The major lesson learned: traffic management load balancing is really hard. During the initial drills, “all hell broke loose,” Parikh said, when the team started the drain of a large set of software systems.

Facebook load balancing chaos

“This is a graph of load balancing gone wild.”

“This is an awful user experience when this happens and you don’t have a good control system,” he said in reference to the above image. “If you’re an engineer and you see a graph like this, three things come to mind. One: either you have bad data and you should go fix it; two: you’ve a control system that’s not working and you should go fix it; or three: you have no idea what you’re doing, and you probably should go fix that.”
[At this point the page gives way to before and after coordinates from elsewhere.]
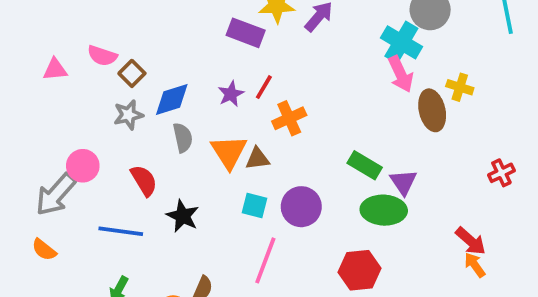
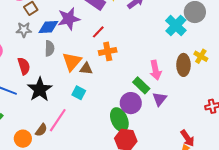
pink arrow: (401, 74) -> (156, 70), moved
purple star: (231, 94) -> (69, 19), moved, size x1.6
purple circle: (301, 207) -> (131, 103), moved
green ellipse: (384, 210) -> (119, 120), moved, turned 50
black star: (183, 216) -> (40, 89), size x1.4
pink line: (265, 260) -> (58, 120), moved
The team found that the data was accurate, which meant they had to build a better control system that could shift traffic from one data center to another instantly. After extensive development work, the result was the below image:

rsz_facebook_good_load_balancing

“This is what we got – much, much better,” Parikh said. “You can see drain on the left side and all that traffic is automatically absorbed, it kind of goes on the other services, the other capacity picks it up, you see there’s low variance here, it kind of looks pretty boring, it looks pretty nice. So we strive to make our graphs for our drill exercises to look like this graph.”

In the development of the control system, Parikh said, tooling was a key. And the tools they developed have had the ancillary benefit of improving routine management of Facebook’s data centers.

“One lesson we learned is…these sophisticated tools have been very helpful for our day-to-day operations, too,” he said. “So this isn’t just about disaster scenarios, we’ve actually been able to extend and adapt these tools to do a lot of normal things on a daily basis. So this has been really powerful for us to help us move fast and help us have more confidence in our systems.”

One major obstacle still lay in the SWAT team’s path in the aftermath of shutting down a data center: getting it back online. Parikh compared it to a life lesson he learned as a kid when he was given a toy: it was easier to take it apart than put it back together.

“What we learned is that when we do a drain exercise and we take a data center or region down, that actually happens quite fast,” he said. “But trying to put it back together and get it to operate the way it did before the drain was actually much harder. We had to invest a lot in actually trying to make this (process) predictable and reliable.”

Among other things,, this called for investment in a run book tool that provides details of everything that goes into turning a data center off and on, including the hundreds of individual manual or automated tasks that have to happen to orchestrate the drill.

“The thing that I realize is that this is no longer a toy car that I got for my birthday,” he said. “This is like taking apart an aircraft carrier. It takes hundreds of people putting it back together in just a few hours. That’s the scale were dealing with and that becomes really hard.”

He said getting a data center back online is like the pit crew for a race car.

We actually time ourselves and grade ourselves to make sure we meet a certain time goals,” he said. “You really want to time this like a pit stop at a car race. You want to get all the tires and the gas taken care of in the shortest amount of time, and it has to be perfectly orchestrated.”